_SUPPLIED TEXT_
But there you have it - that is my default, maladaptive coping mechanism, to bottle up and soldier through with the insistence that I CAN SO DO THIS MYSELF BECAUSE I'M AFRAID YOU'LL LET ME DOWN IF I LET YOU  SEE THE CHINKS IN MY ARMOR.

So, when we started to struggle with finances this spring as a result of my job loss - I hit the job seeking hard.  I would get a job and help get us out of this hole, and it would soon be a distant memory.  One month passed.  Two..  Three..... Four, and well, we've been really struggling with What Does The Future Hold?  Especially as we got behind on our mortgage....again.  {After the medical bills from four years ago peaked simultaneous to the impact from recession, we entered foreclosure status a couple of years ago and worked very diligently for 18 months to finally secure a loan modification last fall.}

Last week, we were pushing 45 days late with the mortgage when Seth got paid.  On Tuesday his paycheck was $1,000 less than his previous paycheck before it had been, roughly $500 less than the average we try to budget for. We were devastated. A few essential bills (car insurance, student loan, phone, tool payment) and groceries came out and 2 days later, we had $29 in the acct, plus a bit of cash ($40ish) to get us through the next two weeks.

On Thursday, independent from any job application or pitch, I got a call from a former consulting client asking me if I'd work with them.  I was thrilled and my psyche got a much needed dose of "they want me!"  I also was convinced that this was God providing just what we needed at just the right time.  I praised Him and shared with our elders and ministers just how dire things had gotten, how God had heard us and asked them to join us in celebration at His provision.

Then I got a second call.

Turns out there'd been a slight change of plans sometime between the staff meeting where the organization decided to invite my help wherein one of the staffers had been instructed to call me and the actual making of the call, but it never got communicated.  The higher ups decided to go with a PR firm instead upon further thought but had not yet informed their staffer of the change.

And just like that, my case was proven.  See, God, see??!!??  You let this happen, You got my hopes all up and then?  NO GOOD!  Why should I trust You?  You're like all the rest.

And He was like, Wait. For. It.....You'll see.

_PROBLEM_
Continue the personal account of the family's money troubles and the withdrawn consulting offer, starting right after its final line.

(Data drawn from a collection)
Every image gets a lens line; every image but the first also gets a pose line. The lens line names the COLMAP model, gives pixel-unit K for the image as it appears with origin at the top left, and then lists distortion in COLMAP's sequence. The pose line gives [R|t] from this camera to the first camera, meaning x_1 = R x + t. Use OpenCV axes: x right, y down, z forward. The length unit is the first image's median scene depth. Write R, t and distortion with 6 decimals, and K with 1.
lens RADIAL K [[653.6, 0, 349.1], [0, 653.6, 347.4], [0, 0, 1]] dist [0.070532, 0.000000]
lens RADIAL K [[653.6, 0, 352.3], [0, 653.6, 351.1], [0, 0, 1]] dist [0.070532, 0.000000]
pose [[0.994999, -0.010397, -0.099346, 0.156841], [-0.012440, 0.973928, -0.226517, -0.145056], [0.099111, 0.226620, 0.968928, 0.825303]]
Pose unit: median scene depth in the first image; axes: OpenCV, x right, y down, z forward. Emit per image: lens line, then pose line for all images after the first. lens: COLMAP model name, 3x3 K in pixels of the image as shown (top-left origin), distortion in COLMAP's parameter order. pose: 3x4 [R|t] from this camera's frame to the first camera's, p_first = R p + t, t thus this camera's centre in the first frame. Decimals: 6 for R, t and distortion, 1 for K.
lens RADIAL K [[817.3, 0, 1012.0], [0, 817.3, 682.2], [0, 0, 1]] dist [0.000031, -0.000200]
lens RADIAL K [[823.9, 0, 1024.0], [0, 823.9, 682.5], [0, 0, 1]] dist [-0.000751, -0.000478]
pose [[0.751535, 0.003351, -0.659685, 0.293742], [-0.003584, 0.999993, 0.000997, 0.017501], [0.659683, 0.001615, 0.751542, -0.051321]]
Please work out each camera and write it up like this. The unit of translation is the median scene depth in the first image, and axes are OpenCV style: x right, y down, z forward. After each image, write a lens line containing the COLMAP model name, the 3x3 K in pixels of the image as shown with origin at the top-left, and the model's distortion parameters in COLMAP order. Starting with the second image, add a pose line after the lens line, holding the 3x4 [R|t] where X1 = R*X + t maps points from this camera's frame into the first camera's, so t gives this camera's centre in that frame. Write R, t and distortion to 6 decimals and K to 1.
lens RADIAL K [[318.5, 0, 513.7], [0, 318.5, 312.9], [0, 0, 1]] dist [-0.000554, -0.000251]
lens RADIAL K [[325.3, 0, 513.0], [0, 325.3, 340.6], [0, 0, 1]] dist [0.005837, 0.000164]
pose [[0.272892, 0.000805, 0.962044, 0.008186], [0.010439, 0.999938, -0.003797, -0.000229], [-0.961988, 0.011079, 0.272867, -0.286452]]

_RESPONSE_
Whatever.  So I sent another e-mail, saying, roughly, "Well, no dice.  Uh, Habakkuk 3:17-18?  I dunno what's going on, but please keep praying."

Friday, I got a call from one of the recipients of my e-mails saying, "I hope you don't mind, but I told our benevolence folks about your needs.  We can help you, we just need a number."

All this time, I've been trying to get us through on my power.  Refusing to Just. Ask. For. Help.

Not out of pride as much as thinking our needs were too much and how dare I ask for That Much?  Also, the Hardship Olympics show up in my head, you know, when you do that thing that's supposed to cheer you up, but it really just makes you feel guilty and worse, when you think of people who have it worse off than you and need the help that much more? Yeah. I do that.  A lot.

Anyway, today I talked with our church's benevolence ministry leader, and told him our number.  It was large, and humbling to admit the level of help we needed.

But God provides.  Abundantly.

The key is to Just Ask.  Ask without shame.

“Ask and it will be given to you; seek and you will find; knock and the door will be opened to you. For everyone who asks receives; the one who seeks finds; and to the one who knocks, the door will be opened.“Which of you, if your son asks for bread, will give him a stone? 10 Or if he asks for a fish, will give him a snake? 11 If you, then, though you are evil, know how to give good gifts to your children, how much more will your Father in heaven give good gifts to those who ask him! 12 So in everything, do to others what you would have them do to you, for this sums up the Law and the Prophets.
 Lord, I hear You saying, "See, my child?  I can give you what you need, want to give great things to you, just ASK ME.  I love you, my dear, for I CHOSE you.  Knit you in your mother's womb, it was no accident - you are because I wanted you to be."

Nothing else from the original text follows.